(Coordinate-based change listings)
* * * * *
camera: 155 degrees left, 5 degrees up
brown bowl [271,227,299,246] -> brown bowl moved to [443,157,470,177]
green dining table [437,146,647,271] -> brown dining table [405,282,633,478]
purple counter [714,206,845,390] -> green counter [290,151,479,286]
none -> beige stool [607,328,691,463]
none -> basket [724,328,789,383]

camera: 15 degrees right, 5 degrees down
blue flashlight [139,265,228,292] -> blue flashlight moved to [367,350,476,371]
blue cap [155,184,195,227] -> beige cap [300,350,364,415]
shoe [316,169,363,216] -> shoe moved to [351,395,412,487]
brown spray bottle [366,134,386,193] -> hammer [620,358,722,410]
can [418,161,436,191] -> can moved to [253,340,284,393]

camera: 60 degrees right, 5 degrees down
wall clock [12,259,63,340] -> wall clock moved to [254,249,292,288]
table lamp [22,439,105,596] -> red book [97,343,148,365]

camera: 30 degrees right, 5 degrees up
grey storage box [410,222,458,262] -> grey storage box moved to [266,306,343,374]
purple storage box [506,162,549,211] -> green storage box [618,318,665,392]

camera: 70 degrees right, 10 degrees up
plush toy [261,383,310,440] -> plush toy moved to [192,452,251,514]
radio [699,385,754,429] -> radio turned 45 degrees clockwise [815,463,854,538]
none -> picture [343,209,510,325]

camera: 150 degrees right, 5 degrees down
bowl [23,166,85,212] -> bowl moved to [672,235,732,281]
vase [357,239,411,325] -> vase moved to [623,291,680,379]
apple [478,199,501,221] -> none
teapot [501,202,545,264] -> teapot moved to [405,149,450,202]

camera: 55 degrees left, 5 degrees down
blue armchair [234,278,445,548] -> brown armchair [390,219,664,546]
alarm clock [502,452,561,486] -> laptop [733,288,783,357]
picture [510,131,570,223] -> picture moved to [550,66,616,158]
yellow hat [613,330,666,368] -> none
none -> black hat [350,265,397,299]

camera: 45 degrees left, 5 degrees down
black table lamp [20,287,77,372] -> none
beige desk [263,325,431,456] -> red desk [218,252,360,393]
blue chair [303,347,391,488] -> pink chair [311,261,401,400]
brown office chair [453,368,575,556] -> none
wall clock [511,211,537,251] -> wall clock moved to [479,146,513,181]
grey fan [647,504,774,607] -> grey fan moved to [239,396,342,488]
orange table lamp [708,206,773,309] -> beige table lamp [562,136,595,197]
* * * * *
## Requirement:
Your task is to restate every record word for word.

## Output of the task:
camera: 155 degrees left, 5 degrees up
brown bowl [271,227,299,246] -> brown bowl moved to [443,157,470,177]
green dining table [437,146,647,271] -> brown dining table [405,282,633,478]
purple counter [714,206,845,390] -> green counter [290,151,479,286]
none -> beige stool [607,328,691,463]
none -> basket [724,328,789,383]

camera: 15 degrees right, 5 degrees down
blue flashlight [139,265,228,292] -> blue flashlight moved to [367,350,476,371]
blue cap [155,184,195,227] -> beige cap [300,350,364,415]
shoe [316,169,363,216] -> shoe moved to [351,395,412,487]
brown spray bottle [366,134,386,193] -> hammer [620,358,722,410]
can [418,161,436,191] -> can moved to [253,340,284,393]

camera: 60 degrees right, 5 degrees down
wall clock [12,259,63,340] -> wall clock moved to [254,249,292,288]
table lamp [22,439,105,596] -> red book [97,343,148,365]

camera: 30 degrees right, 5 degrees up
grey storage box [410,222,458,262] -> grey storage box moved to [266,306,343,374]
purple storage box [506,162,549,211] -> green storage box [618,318,665,392]

camera: 70 degrees right, 10 degrees up
plush toy [261,383,310,440] -> plush toy moved to [192,452,251,514]
radio [699,385,754,429] -> radio turned 45 degrees clockwise [815,463,854,538]
none -> picture [343,209,510,325]

camera: 150 degrees right, 5 degrees down
bowl [23,166,85,212] -> bowl moved to [672,235,732,281]
vase [357,239,411,325] -> vase moved to [623,291,680,379]
apple [478,199,501,221] -> none
teapot [501,202,545,264] -> teapot moved to [405,149,450,202]

camera: 55 degrees left, 5 degrees down
blue armchair [234,278,445,548] -> brown armchair [390,219,664,546]
alarm clock [502,452,561,486] -> laptop [733,288,783,357]
picture [510,131,570,223] -> picture moved to [550,66,616,158]
yellow hat [613,330,666,368] -> none
none -> black hat [350,265,397,299]

camera: 45 degrees left, 5 degrees down
black table lamp [20,287,77,372] -> none
beige desk [263,325,431,456] -> red desk [218,252,360,393]
blue chair [303,347,391,488] -> pink chair [311,261,401,400]
brown office chair [453,368,575,556] -> none
wall clock [511,211,537,251] -> wall clock moved to [479,146,513,181]
grey fan [647,504,774,607] -> grey fan moved to [239,396,342,488]
orange table lamp [708,206,773,309] -> beige table lamp [562,136,595,197]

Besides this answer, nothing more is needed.